The studio research is supported by a theoretical examination of the ‘aesthetic abject’, object-oriented ontology, vibrant materialism, and the multidisciplinary field of Discard Studies. The project considers fields of historical and contemporary photography, museology, and curatorial practices, and examines the work of contemporary visual artists addressing environmental pollution and waste through the presentation of found objects in collections, archives, or multimedia installations. 

By defining the destiny of discarded waste through a range of artistic transformations, the work brings visual attention to the abject reality of our nature/culture disconnection. This project works to challenge systems of object (de)valuation, consumer behaviour and capitalist ideology, while working to revalue the offerings of environmental art within the consumer-centric art world itself. This work offers us a new way to see ourselves through the objects we have tried (and failed) to throw away.

The New Drifters

The New Drifters, 2024

Phytoplankton are too small to be seen with the unaided eye. Our ocular capacity blinds us to their essential role in the carbon cycle and global photosynthetic activity. This blindness mirrors our collective ways of unseeing the trash we pollute into our oceans and our inability to hold in our minds the object permanence of what we discard. 

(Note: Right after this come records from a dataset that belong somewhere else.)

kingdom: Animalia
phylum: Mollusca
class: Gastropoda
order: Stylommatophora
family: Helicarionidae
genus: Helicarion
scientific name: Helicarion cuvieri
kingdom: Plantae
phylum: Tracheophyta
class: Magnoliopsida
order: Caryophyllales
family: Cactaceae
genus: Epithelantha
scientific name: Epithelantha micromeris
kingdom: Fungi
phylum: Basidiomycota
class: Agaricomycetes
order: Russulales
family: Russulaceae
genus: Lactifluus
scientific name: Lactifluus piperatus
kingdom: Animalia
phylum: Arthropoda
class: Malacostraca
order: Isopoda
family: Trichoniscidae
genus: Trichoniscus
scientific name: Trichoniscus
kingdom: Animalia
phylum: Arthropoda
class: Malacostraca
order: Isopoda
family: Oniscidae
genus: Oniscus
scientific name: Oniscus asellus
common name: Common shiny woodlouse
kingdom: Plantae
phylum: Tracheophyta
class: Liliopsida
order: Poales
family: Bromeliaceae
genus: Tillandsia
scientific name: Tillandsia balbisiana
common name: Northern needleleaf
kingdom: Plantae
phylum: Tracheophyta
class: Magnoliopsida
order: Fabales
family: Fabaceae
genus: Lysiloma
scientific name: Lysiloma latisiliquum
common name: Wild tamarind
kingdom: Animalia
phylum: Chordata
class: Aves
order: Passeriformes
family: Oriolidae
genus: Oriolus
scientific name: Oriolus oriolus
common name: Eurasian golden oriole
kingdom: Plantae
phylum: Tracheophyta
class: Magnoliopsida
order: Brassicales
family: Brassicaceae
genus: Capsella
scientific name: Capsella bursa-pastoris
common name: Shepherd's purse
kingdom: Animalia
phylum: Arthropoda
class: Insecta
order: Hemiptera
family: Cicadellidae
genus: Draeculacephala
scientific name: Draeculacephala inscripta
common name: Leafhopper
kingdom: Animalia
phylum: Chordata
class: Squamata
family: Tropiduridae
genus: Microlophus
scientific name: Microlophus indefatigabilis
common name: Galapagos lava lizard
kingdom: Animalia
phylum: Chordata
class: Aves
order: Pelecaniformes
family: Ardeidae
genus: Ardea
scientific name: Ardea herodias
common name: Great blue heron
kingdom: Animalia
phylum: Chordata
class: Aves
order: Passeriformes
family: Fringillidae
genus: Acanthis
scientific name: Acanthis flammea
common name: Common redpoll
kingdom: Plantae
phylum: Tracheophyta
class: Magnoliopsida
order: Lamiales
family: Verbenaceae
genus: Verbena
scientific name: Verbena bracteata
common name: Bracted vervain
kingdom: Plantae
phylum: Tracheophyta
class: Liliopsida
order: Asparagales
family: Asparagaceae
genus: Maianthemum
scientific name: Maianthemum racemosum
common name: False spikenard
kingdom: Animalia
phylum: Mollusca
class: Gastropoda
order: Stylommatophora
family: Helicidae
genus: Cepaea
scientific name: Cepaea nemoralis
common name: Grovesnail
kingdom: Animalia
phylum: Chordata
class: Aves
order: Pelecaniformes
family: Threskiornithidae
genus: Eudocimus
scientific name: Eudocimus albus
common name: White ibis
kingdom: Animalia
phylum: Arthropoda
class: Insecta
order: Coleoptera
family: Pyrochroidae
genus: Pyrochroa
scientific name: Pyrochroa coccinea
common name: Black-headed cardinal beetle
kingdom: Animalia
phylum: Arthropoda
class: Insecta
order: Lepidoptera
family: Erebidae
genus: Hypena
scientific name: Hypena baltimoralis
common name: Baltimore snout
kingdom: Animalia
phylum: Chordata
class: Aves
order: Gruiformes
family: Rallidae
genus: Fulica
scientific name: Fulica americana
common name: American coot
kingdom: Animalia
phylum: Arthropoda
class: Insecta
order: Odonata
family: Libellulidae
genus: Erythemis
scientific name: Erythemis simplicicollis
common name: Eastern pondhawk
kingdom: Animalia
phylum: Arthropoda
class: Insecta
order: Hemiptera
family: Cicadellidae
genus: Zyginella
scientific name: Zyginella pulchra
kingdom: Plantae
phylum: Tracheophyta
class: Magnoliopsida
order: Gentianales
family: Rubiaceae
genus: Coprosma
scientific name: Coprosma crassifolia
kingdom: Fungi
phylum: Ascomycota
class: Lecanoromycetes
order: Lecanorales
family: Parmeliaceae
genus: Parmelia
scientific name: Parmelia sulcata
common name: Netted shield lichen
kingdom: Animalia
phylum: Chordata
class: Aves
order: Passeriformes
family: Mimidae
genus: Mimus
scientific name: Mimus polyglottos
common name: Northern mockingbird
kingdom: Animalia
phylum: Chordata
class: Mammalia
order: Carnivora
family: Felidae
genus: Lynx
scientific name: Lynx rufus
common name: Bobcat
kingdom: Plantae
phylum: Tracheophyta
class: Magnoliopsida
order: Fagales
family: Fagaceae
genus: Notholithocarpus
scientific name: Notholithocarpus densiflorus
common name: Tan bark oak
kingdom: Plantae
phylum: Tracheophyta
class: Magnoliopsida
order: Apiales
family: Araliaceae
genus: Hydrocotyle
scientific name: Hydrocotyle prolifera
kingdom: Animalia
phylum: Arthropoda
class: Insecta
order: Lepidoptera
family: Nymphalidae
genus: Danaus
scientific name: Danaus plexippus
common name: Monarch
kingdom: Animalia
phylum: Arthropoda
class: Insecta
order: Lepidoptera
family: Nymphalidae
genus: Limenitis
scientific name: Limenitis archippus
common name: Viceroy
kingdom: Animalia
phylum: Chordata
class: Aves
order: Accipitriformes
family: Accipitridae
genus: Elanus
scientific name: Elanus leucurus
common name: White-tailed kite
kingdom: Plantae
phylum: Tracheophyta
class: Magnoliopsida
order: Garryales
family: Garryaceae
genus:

This photograph lets us see the new plastic drifters; the detritus in our oceans crowding the vibrant marine plankton. Each individual piece is a gleaned waste object I have found by the coast, captured and inverted to resemble the disrupted underwater world of sea plankton. Now you can see them. 

The Reflection Series

The Reflection Series, 2024

Mirror chrome paint on gleaned plastic trash: an intervention for discarded consumer waste dressed up in a silvery imitation of material value. This series redefines the destiny of each piece of plastic pollution I have gleaned from our local beaches. Now, they exist as reflective symbols of material culture. 

Reflective surfaces upon which to examine whether the objects in our lives merely imitate what is truly valuable. So, in the objects we throw away can we ask: what really matters to us?

Girlhood and What Remains
Girlhood and What Remains

Girlhood and What Remains, 2024

A photographic collection of gleaned trash objects once used to satisfy our cultural dream of girlhood. 

Objects of craft, connection, and colour, once sold as aspirational items of a constructed identity, are now washed up on the shore.

At first, we marvel at the objects’ sparkle, hue, shape, and cuteness. But when new social demands are imposed on women-as-consumers, these former objects of desire are discarded and littered in our environment as symbols of our collective unconscious in the form of waste.

A Taxonomy of How We Eat Fish

A Taxonomy of How We Eat Fish, 2024

We overfish and flavour our food. We bottle the flavour, the ferment, the paste, in single-use plastic bottles with fish eyes and fish faces. We marvel at the fish bottle. Their sense of whimsy. The Japanese entomologist Yoshisha Sawada has identified 76 kinds of soy sauce fish containers. 6 Families. 21 Geni. 

This is my collection of plastic soy fish bottles I have gleaned from the shores of Sydney, taxonomised in order from full and unused, through to used and degraded by the environment, then empty and discarded. 

The plastic fish, now labelled with the names of endangered species of fish; reimagine our finite natural resources.  We eat, displace, and poison. We name, taxonomies, and sort in systems, as an attempt of dominion over the world around us. Then we fill the void we have created with plastic imitations, and they are so cute.